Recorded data

......

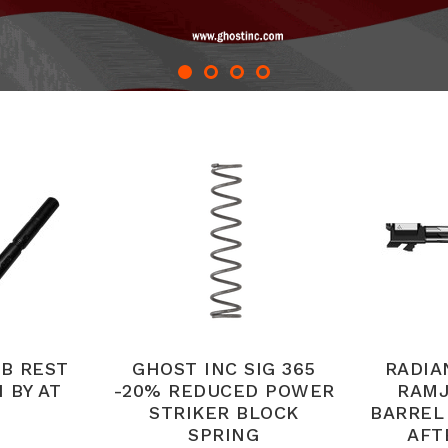
B REST
GHOST INC SIG 365
RADIA
 BY AT
-20% REDUCED POWER
RAMJ
STRIKER BLOCK
BARREL
SPRING
AFT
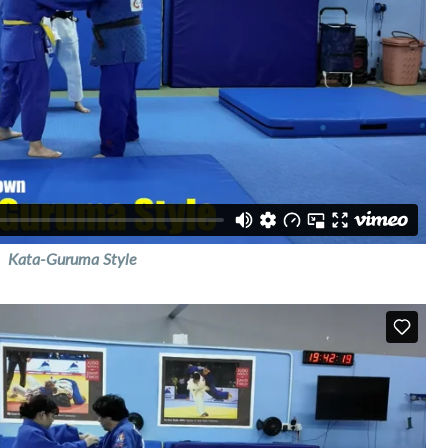
Kata-Guruma Style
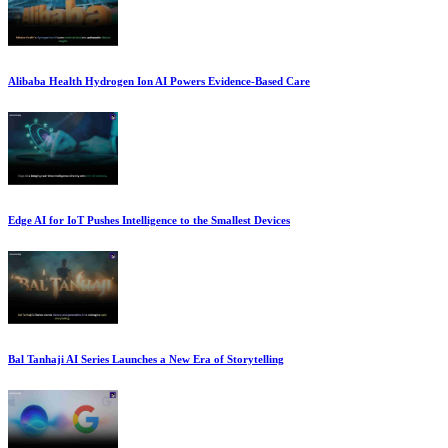
Alibaba Health Hydrogen Ion AI Powers Evidence-Based Care
Edge AI for IoT Pushes Intelligence to the Smallest Devices
Bal Tanhaji AI Series Launches a New Era of Storytelling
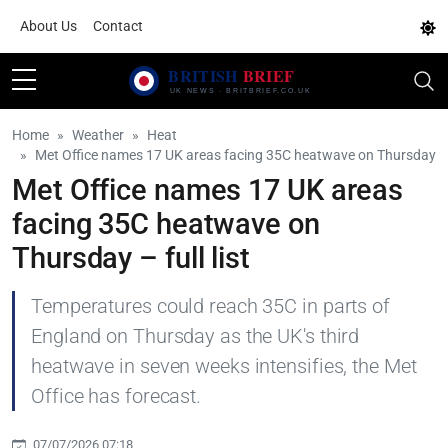
About Us
Contact
Home
Weather
Heat
Met Office names 17 UK areas facing 35C heatwave on Thursday
Met Office names 17 UK areas
facing 35C heatwave on
Thursday – full list
Temperatures could reach 35C in parts of
England on Thursday as the UK's third
heatwave in seven weeks intensifies, the Met
Office has forecast.
07/07/2026 07:18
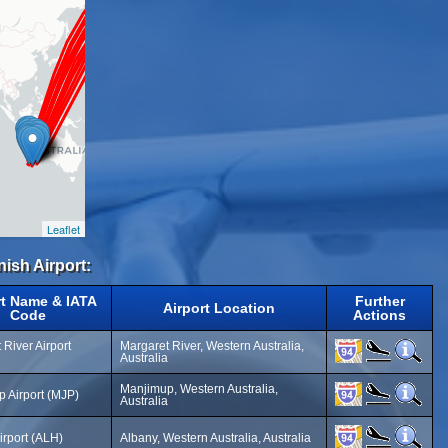
Leaflet
nish Airport:
rt Name & IATA
Further
Airport Location
Code
Actions
 River Airport
Margaret River, Western Australia,
Australia
Manjimup, Western Australia,
 Airport (MJP)
Australia
irport (ALH)
Albany, Western Australia, Australia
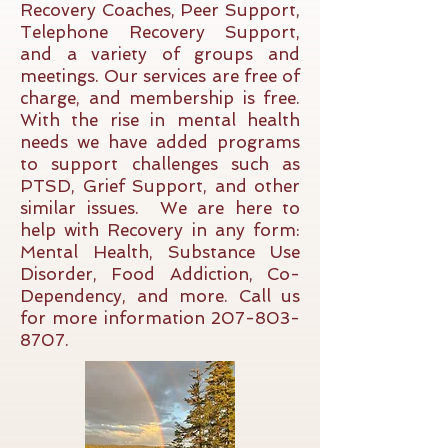
Recovery Coaches, Peer Support,
Telephone Recovery Support,
and a variety of groups and
meetings. Our services are free of
charge, and
membership
is free.
With the rise in mental health
needs we have added programs
to support challenges such as
PTSD, Grief Support, and other
similar issues. We are here to
help with Recovery in any form:
Mental Health, Substance Use
Disorder, Food Addiction, Co-
Dependency, and more. Call us
for more information
207-803-
8707
.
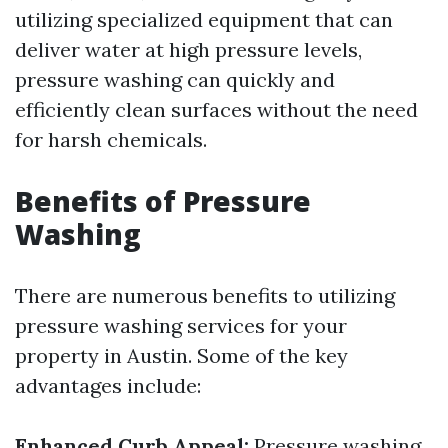
utilizing specialized equipment that can
deliver water at high pressure levels,
pressure washing can quickly and
efficiently clean surfaces without the need
for harsh chemicals.
Benefits of Pressure
Washing
There are numerous benefits to utilizing
pressure washing services for your
property in Austin. Some of the key
advantages include:
Enhanced Curb Appeal:
Pressure washing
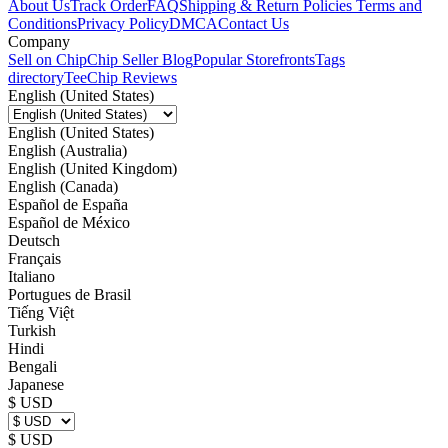
About Us
Track Order
FAQ
Shipping & Return Policies
Terms and
Conditions
Privacy Policy
DMCA
Contact Us
Company
Sell on Chip
Chip Seller Blog
Popular Storefronts
Tags
directory
TeeChip Reviews
English (United States)
English (United States)
English (Australia)
English (United Kingdom)
English (Canada)
Español de España
Español de México
Deutsch
Français
Italiano
Portugues de Brasil
Tiếng Việt
Turkish
Hindi
Bengali
Japanese
$ USD
$ USD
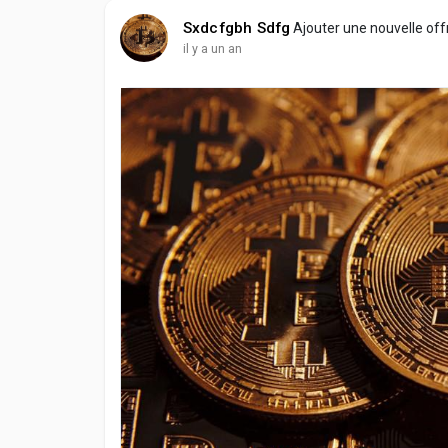
Sxdcfgbh Sdfg
Ajouter une nouvelle of
il y a un an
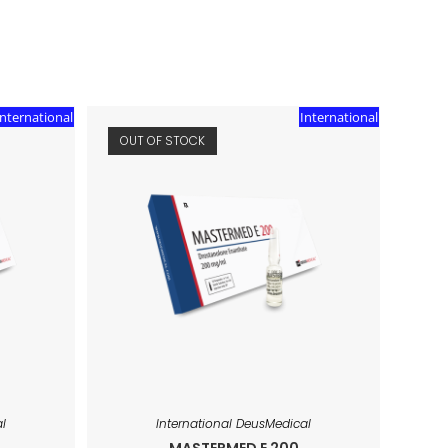
International
International
OUT OF STOCK
l
International DeusMedical
MASTERMED E 200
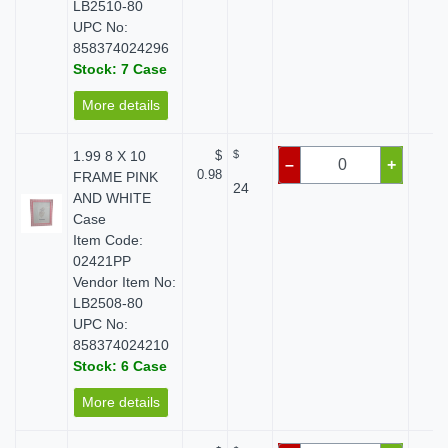
LB2510-80
UPC No:
858374024296
Stock: 7 Case
More details
1.99 8 X 10
$
$
$ 
–
+
0.98
FRAME PINK
24
AND WHITE
Case
Item Code:
02421PP
Vendor Item No:
LB2508-80
UPC No:
858374024210
Stock: 6 Case
More details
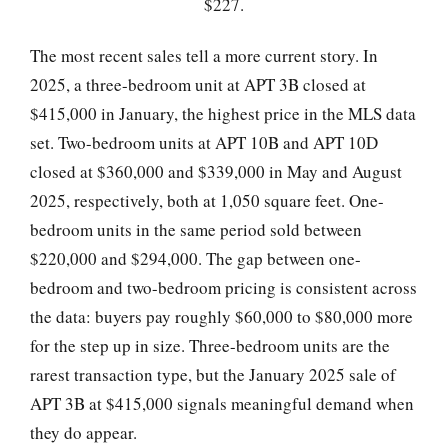
$227.
The most recent sales tell a more current story. In
2025, a three-bedroom unit at APT 3B closed at
$415,000 in January, the highest price in the MLS data
set. Two-bedroom units at APT 10B and APT 10D
closed at $360,000 and $339,000 in May and August
2025, respectively, both at 1,050 square feet. One-
bedroom units in the same period sold between
$220,000 and $294,000. The gap between one-
bedroom and two-bedroom pricing is consistent across
the data: buyers pay roughly $60,000 to $80,000 more
for the step up in size. Three-bedroom units are the
rarest transaction type, but the January 2025 sale of
APT 3B at $415,000 signals meaningful demand when
they do appear.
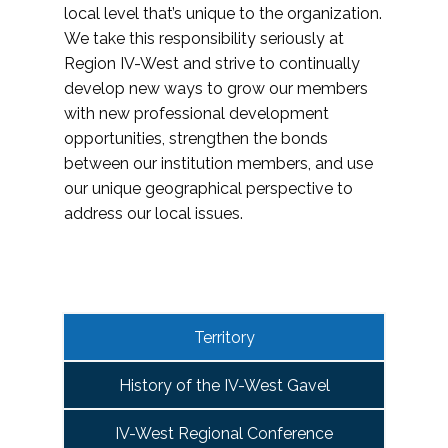
local level that’s unique to the organization.
We take this responsibility seriously at
Region IV-West and strive to continually
develop new ways to grow our members
with new professional development
opportunities, strengthen the bonds
between our institution members, and use
our unique geographical perspective to
address our local issues.
Territory
History of the IV-West Gavel
IV-West Regional Conference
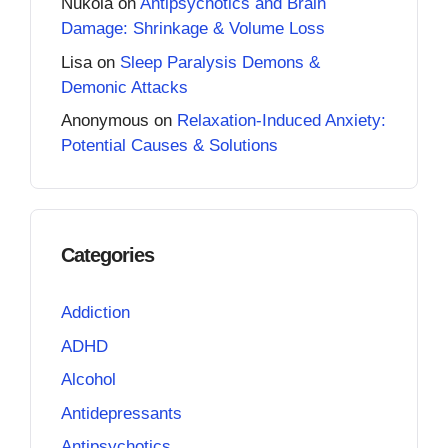
Nukola
on
Antipsychotics and Brain
Damage: Shrinkage & Volume Loss
Lisa
on
Sleep Paralysis Demons &
Demonic Attacks
Anonymous
on
Relaxation-Induced Anxiety:
Potential Causes & Solutions
Categories
Addiction
ADHD
Alcohol
Antidepressants
Antipsychotics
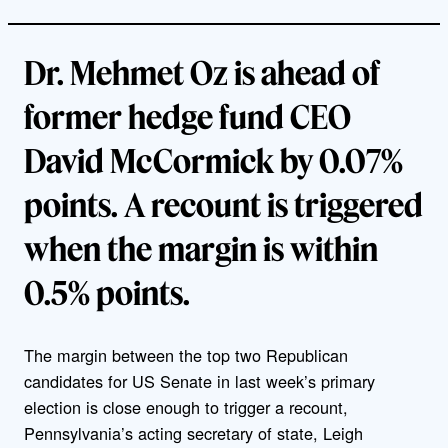
Dr. Mehmet Oz is ahead of
former hedge fund CEO
David McCormick by 0.07%
points. A recount is triggered
when the margin is within
0.5% points.
The margin between the top two Republican
candidates for US Senate in last week’s primary
election is close enough to trigger a recount,
Pennsylvania’s acting secretary of state, Leigh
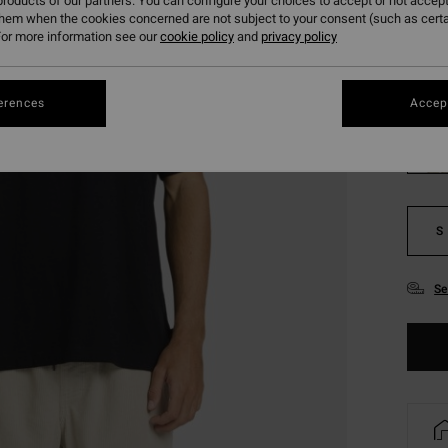
roducts of our partners. You can configure your choices to accept or not accept
SALE 
them when the cookies concerned are not subject to your consent (such as cert
or more information see our
cookie policy
and
privacy policy
Colou
erences
Accept
S
Se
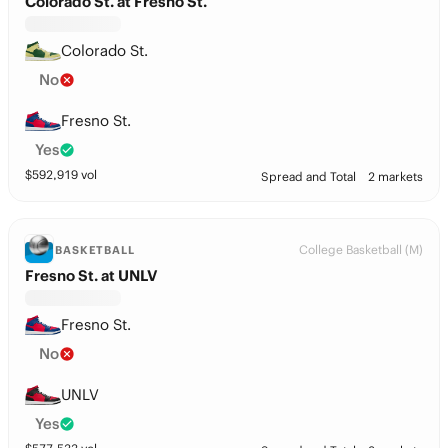
Colorado St. at Fresno St.
Colorado St.
No
Fresno St.
Yes
$
592,919
vol
Spread and Total
2 markets
College Basketball (M)
BASKETBALL
Fresno St. at UNLV
Fresno St.
No
UNLV
Yes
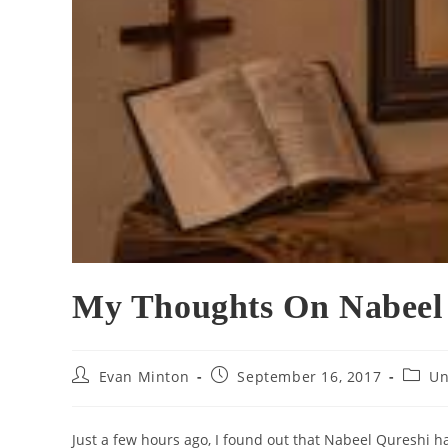
My Thoughts On Nabeel 
Post
Post
Post
Evan Minton
September 16, 2017
Un
author:
published:
catego
Just a few hours ago, I found out that Nabeel Qureshi h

......

What you are asked to do
Leaving out every picture, transcribe exactly the lines from the line that contains "Region IV-West and strive to continually" through the final line of the entries above.

Expected answer
Region IV-West and strive to continually
develop new ways to grow our members
with new professional development
opportunities, strengthen the bonds
between our institution members, and use
our unique geographical perspective to
address our local issues.
Territory
History of the IV-West Gavel
IV-West Regional Conference
Nukola
on
Antipsychotics and Brain
Damage: Shrinkage & Volume Loss
Lisa
on
Sleep Paralysis Demons &
Demonic Attacks
Anonymous
on
Relaxation-Induced Anxiety:
Potential Causes & Solutions
Categories
Addiction
ADHD
Alcohol
Antidepressants
Antipsychotics
Dr. Mehmet Oz is ahead of
former hedge fund CEO
David McCormick by 0.07%
points. A recount is triggered
when the margin is within
0.5% points.
The margin between the top two Republican
candidates for US Senate in last week’s primary
election is close enough to trigger a recount,
Pennsylvania’s acting secretary of state, Leigh
roducts of our partners. You can configure your choices to accept or not accept
SALE 
them when the cookies concerned are not subject to your consent (such as cert
or more information see our
cookie policy
and
privacy policy
Colou
erences
Accept
S
Se
Colorado St. at Fresno St.
Colorado St.
No
Fresno St.
Yes
$
592,919
vol
Spread and Total
2 markets
College Basketball (M)
BASKETBALL
Fresno St. at UNLV
Fresno St.
No
UNLV
Yes
My Thoughts On Nabeel 
Post
Post
Post
Evan Minton
September 16, 2017
Un
author:
published:
catego
Just a few hours ago, I found out that Nabeel Qureshi h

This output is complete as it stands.